1. Field of the Invention
The present invention relates to a process for producing an electroluminescent element. More particularly, the present invention relates to a process for producing an electroluminescent element, which can realize the provision of an electroluminescent element with high luminescence efficiency even by photolithography.
2. Background Art
Electroluminescent (hereinafter referred to as “EL”) elements have drawn attention as self-luminous planar display elements. In EL elements, holes and electrons injected from opposed electrodes are combined with each other within a luminescent layer, energy in this combination excites a fluorescent material within the luminescent layer, and luminescence of color depending upon the fluorescent material takes place.
Among others, organic thin-film EL displays using organic materials as luminescent materials are very advantageous, for example, in that high-brightness luminescence can be realized even at an applied voltage of slightly lower than 10 V, that is, high luminescence efficiency can be realized, and luminescence can take place in a simple element structure. Accordingly, it is expected that these organic thin-film EL displays could be applied to advertisements where luminescent display of a specific pattern is performed, as well as to other low-price simplified displays.
Such organic EL elements generally have a basic structure comprising a first electrode layer and a second electrode layer stacked on top of each other through an organic EL layer, and, in general, the first electrode layer and the organic EL layer are patterned to form an element which can provide different luminescent colors.

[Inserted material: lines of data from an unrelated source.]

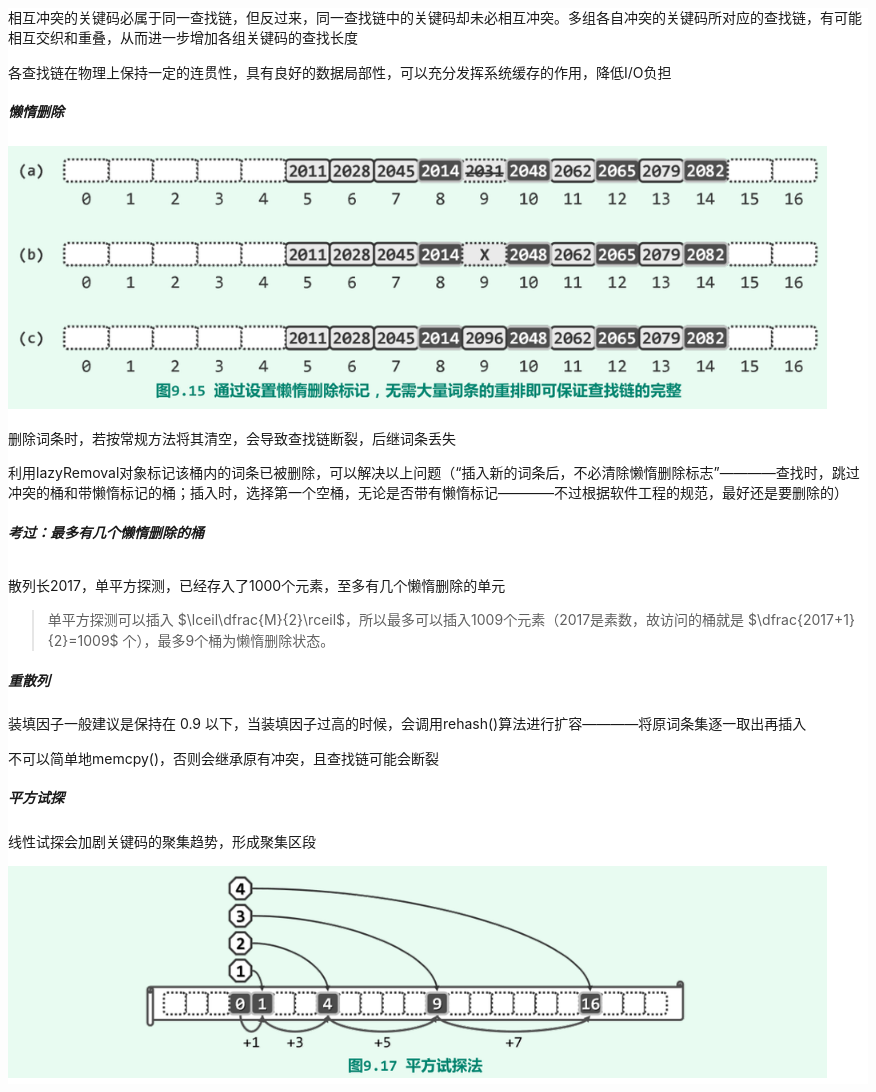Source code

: 相互冲突的关键码必属于同一查找链，但反过来，同一查找链中的关键码却未必相互冲突。多组各自冲突的关键码所对应的查找链，有可能相互交织和重叠，从而进一步增加各组关键码的查找长度

各查找链在物理上保持一定的连贯性，具有良好的数据局部性，可以充分发挥系统缓存的作用，降低I/O负担

##### 懒惰删除

<img src="image\dsa56.png" alt="image-20221020135901476" style="zoom:80%;" />

删除词条时，若按常规方法将其清空，会导致查找链断裂，后继词条丢失

利用lazyRemoval对象标记该桶内的词条已被删除，可以解决以上问题（“插入新的词条后，不必清除懒惰删除标志”————查找时，跳过冲突的桶和带懒惰标记的桶；插入时，选择第一个空桶，无论是否带有懒惰标记————不过根据软件工程的规范，最好还是要删除的）

###### **考过：最多有几个懒惰删除的桶**

散列长2017，单平方探测，已经存入了1000个元素，至多有几个懒惰删除的单元

> 单平方探测可以插入 $\lceil\dfrac{M}{2}\rceil$，所以最多可以插入1009个元素（2017是素数，故访问的桶就是 $\dfrac{2017+1}{2}=1009$ 个），最多9个桶为懒惰删除状态。

##### 重散列

装填因子一般建议是保持在 $0.9$ 以下，当装填因子过高的时候，会调用rehash()算法进行扩容————将原词条集逐一取出再插入

不可以简单地memcpy()，否则会继承原有冲突，且查找链可能会断裂

##### 平方试探

线性试探会加剧关键码的聚集趋势，形成聚集区段

<img src="image\dsa57.png" alt="image-20221020144256914" style="zoom:80%;" />
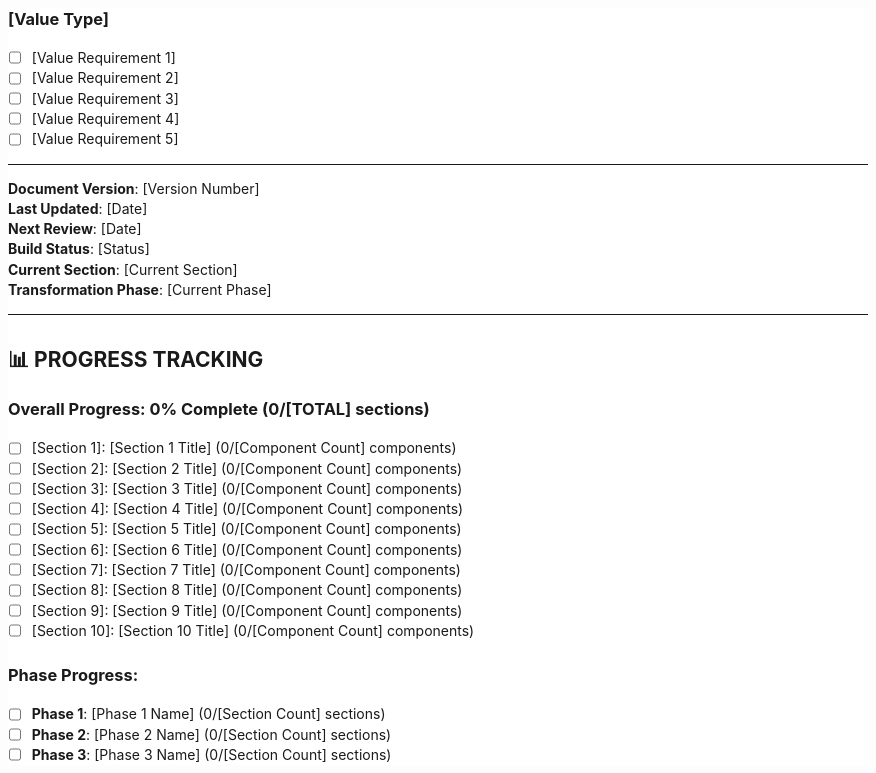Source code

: ### **[Value Type]**
- [ ] [Value Requirement 1]
- [ ] [Value Requirement 2]
- [ ] [Value Requirement 3]
- [ ] [Value Requirement 4]
- [ ] [Value Requirement 5]

---

**Document Version**: [Version Number]  
**Last Updated**: [Date]  
**Next Review**: [Date]  
**Build Status**: [Status]  
**Current Section**: [Current Section]  
**Transformation Phase**: [Current Phase]

---

## 📊 **PROGRESS TRACKING**

### **Overall Progress**: 0% Complete (0/[TOTAL] sections)
- [ ] [Section 1]: [Section 1 Title] (0/[Component Count] components)
- [ ] [Section 2]: [Section 2 Title] (0/[Component Count] components)  
- [ ] [Section 3]: [Section 3 Title] (0/[Component Count] components)
- [ ] [Section 4]: [Section 4 Title] (0/[Component Count] components)
- [ ] [Section 5]: [Section 5 Title] (0/[Component Count] components)
- [ ] [Section 6]: [Section 6 Title] (0/[Component Count] components)
- [ ] [Section 7]: [Section 7 Title] (0/[Component Count] components)
- [ ] [Section 8]: [Section 8 Title] (0/[Component Count] components)
- [ ] [Section 9]: [Section 9 Title] (0/[Component Count] components)
- [ ] [Section 10]: [Section 10 Title] (0/[Component Count] components)

### **Phase Progress**:
- [ ] **Phase 1**: [Phase 1 Name] (0/[Section Count] sections)
- [ ] **Phase 2**: [Phase 2 Name] (0/[Section Count] sections)  
- [ ] **Phase 3**: [Phase 3 Name] (0/[Section Count] sections)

Various patterning methods for these EL elements have been proposed, and examples thereof include a method in which a luminescent material is vapor deposited through a shadow mask, a method in which selective coating is carried out by an ink jet recording method, a method in which a specific luminescent coloring matter is decomposed by ultraviolet irradiation, and a method using screen printing. These methods, however, could not have realized an EL element having high luminescence efficiency and high light take-out efficiency and could not have realized high-definition patterning in a simple production process.

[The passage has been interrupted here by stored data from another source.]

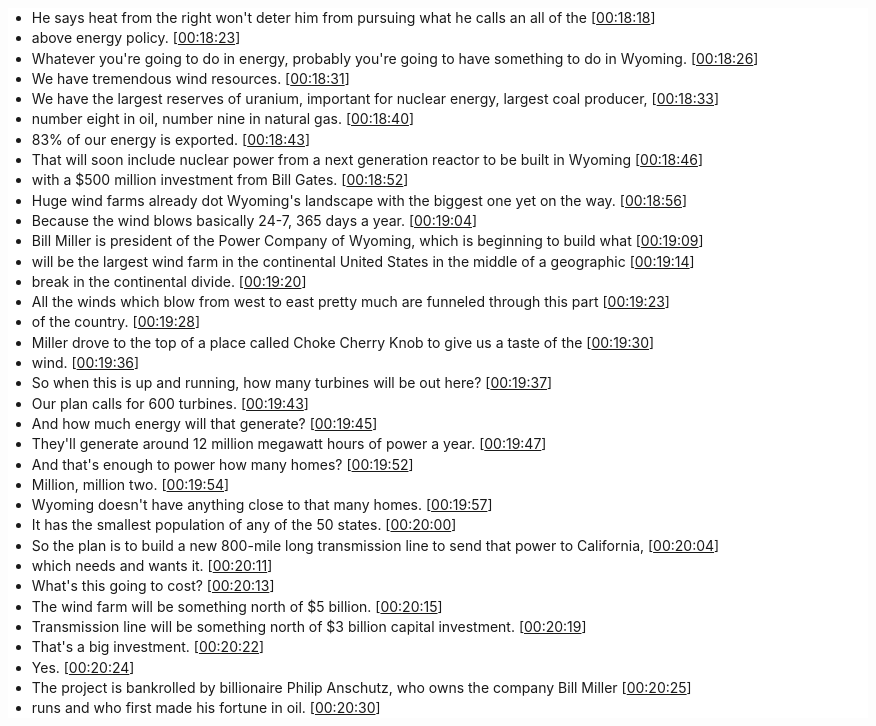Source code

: *  He says heat from the right won't deter him from pursuing what he calls an all of the [[00:18:18](https://www.youtube.com/watch?v=hv45JcECGAA&t=1098.1799999999998s)]
*  above energy policy. [[00:18:23](https://www.youtube.com/watch?v=hv45JcECGAA&t=1103.46s)]
*  Whatever you're going to do in energy, probably you're going to have something to do in Wyoming. [[00:18:26](https://www.youtube.com/watch?v=hv45JcECGAA&t=1106.98s)]
*  We have tremendous wind resources. [[00:18:31](https://www.youtube.com/watch?v=hv45JcECGAA&t=1111.24s)]
*  We have the largest reserves of uranium, important for nuclear energy, largest coal producer, [[00:18:33](https://www.youtube.com/watch?v=hv45JcECGAA&t=1113.1399999999999s)]
*  number eight in oil, number nine in natural gas. [[00:18:40](https://www.youtube.com/watch?v=hv45JcECGAA&t=1120.26s)]
*  83% of our energy is exported. [[00:18:43](https://www.youtube.com/watch?v=hv45JcECGAA&t=1123.34s)]
*  That will soon include nuclear power from a next generation reactor to be built in Wyoming [[00:18:46](https://www.youtube.com/watch?v=hv45JcECGAA&t=1126.34s)]
*  with a $500 million investment from Bill Gates. [[00:18:52](https://www.youtube.com/watch?v=hv45JcECGAA&t=1132.26s)]
*  Huge wind farms already dot Wyoming's landscape with the biggest one yet on the way. [[00:18:56](https://www.youtube.com/watch?v=hv45JcECGAA&t=1136.8999999999999s)]
*  Because the wind blows basically 24-7, 365 days a year. [[00:19:04](https://www.youtube.com/watch?v=hv45JcECGAA&t=1144.02s)]
*  Bill Miller is president of the Power Company of Wyoming, which is beginning to build what [[00:19:09](https://www.youtube.com/watch?v=hv45JcECGAA&t=1149.34s)]
*  will be the largest wind farm in the continental United States in the middle of a geographic [[00:19:14](https://www.youtube.com/watch?v=hv45JcECGAA&t=1154.26s)]
*  break in the continental divide. [[00:19:20](https://www.youtube.com/watch?v=hv45JcECGAA&t=1160.34s)]
*  All the winds which blow from west to east pretty much are funneled through this part [[00:19:23](https://www.youtube.com/watch?v=hv45JcECGAA&t=1163.02s)]
*  of the country. [[00:19:28](https://www.youtube.com/watch?v=hv45JcECGAA&t=1168.22s)]
*  Miller drove to the top of a place called Choke Cherry Knob to give us a taste of the [[00:19:30](https://www.youtube.com/watch?v=hv45JcECGAA&t=1170.02s)]
*  wind. [[00:19:36](https://www.youtube.com/watch?v=hv45JcECGAA&t=1176.14s)]
*  So when this is up and running, how many turbines will be out here? [[00:19:37](https://www.youtube.com/watch?v=hv45JcECGAA&t=1177.58s)]
*  Our plan calls for 600 turbines. [[00:19:43](https://www.youtube.com/watch?v=hv45JcECGAA&t=1183.2s)]
*  And how much energy will that generate? [[00:19:45](https://www.youtube.com/watch?v=hv45JcECGAA&t=1185.72s)]
*  They'll generate around 12 million megawatt hours of power a year. [[00:19:47](https://www.youtube.com/watch?v=hv45JcECGAA&t=1187.56s)]
*  And that's enough to power how many homes? [[00:19:52](https://www.youtube.com/watch?v=hv45JcECGAA&t=1192.0s)]
*  Million, million two. [[00:19:54](https://www.youtube.com/watch?v=hv45JcECGAA&t=1194.6000000000001s)]
*  Wyoming doesn't have anything close to that many homes. [[00:19:57](https://www.youtube.com/watch?v=hv45JcECGAA&t=1197.04s)]
*  It has the smallest population of any of the 50 states. [[00:20:00](https://www.youtube.com/watch?v=hv45JcECGAA&t=1200.44s)]
*  So the plan is to build a new 800-mile long transmission line to send that power to California, [[00:20:04](https://www.youtube.com/watch?v=hv45JcECGAA&t=1204.2s)]
*  which needs and wants it. [[00:20:11](https://www.youtube.com/watch?v=hv45JcECGAA&t=1211.32s)]
*  What's this going to cost? [[00:20:13](https://www.youtube.com/watch?v=hv45JcECGAA&t=1213.76s)]
*  The wind farm will be something north of $5 billion. [[00:20:15](https://www.youtube.com/watch?v=hv45JcECGAA&t=1215.4399999999998s)]
*  Transmission line will be something north of $3 billion capital investment. [[00:20:19](https://www.youtube.com/watch?v=hv45JcECGAA&t=1219.36s)]
*  That's a big investment. [[00:20:22](https://www.youtube.com/watch?v=hv45JcECGAA&t=1222.56s)]
*  Yes. [[00:20:24](https://www.youtube.com/watch?v=hv45JcECGAA&t=1224.72s)]
*  The project is bankrolled by billionaire Philip Anschutz, who owns the company Bill Miller [[00:20:25](https://www.youtube.com/watch?v=hv45JcECGAA&t=1225.72s)]
*  runs and who first made his fortune in oil. [[00:20:30](https://www.youtube.com/watch?v=hv45JcECGAA&t=1230.9199999999998s)]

To overcome the above problem, a process for producing an EL element has been proposed in which the luminescent layer is patterned by photolithography (see, for example, Japanese Patent Laid-Open No. 170673/2002). According to this process, unlike patterning of the luminescent layer by the conventional vapor deposition, for example, a vacuum system having a highly accurate alignment function is not necessary, and, thus, the EL element can be produced relatively easily at low cost. Further, in this process, unlike the case where an ink jet recording method is used, for example, the formation of an auxiliary structure in patterning and the pretreatment of the substrate are not necessary. Accordingly, this process is advantageous in that the production process is simple and, at the same time, the accuracy of the patterning by the photolithography is higher than the delivery accuracy of an ink jet recording head.
The above production process of an EL element using the photolithographic method generally comprises the following steps. Specifically, a material for luminescent layer formation is coated onto a substrate to form a luminescent layer, and a photoresist layer is covered on the luminescent layer. The photoresist layer is exposed through a photomask so that a desirably patterned luminescent layer can be formed. Development is then carried out with a photoresist developing solution, followed by washing to remove the photoresist layer in its exposed areas. The luminescent layer in its parts exposed on the surface of the assembly as a result of the removal of the photoresist layer are removed by etching or the like to form a desirably patterned luminescent layer. The above steps are repeated to pattern luminescent layers corresponding to respective colors. Finally, the remaining photoresist layer provided on the luminescent layers is separated by a peeling liquid to remove the photoresist layer, whereby patterning of luminescent layers corresponding to respective colors, for example, red R, green G, and blue B is carried out. An EL element is then prepared through the step of forming a second electrode on the luminescent layers of the respective colors.
The EL element in which the luminescent layers have been patterned by photolithography, however, sometimes has unsatisfactory luminescence characteristics, and, thus, the development of an EL element having higher luminescence efficiency has been desired.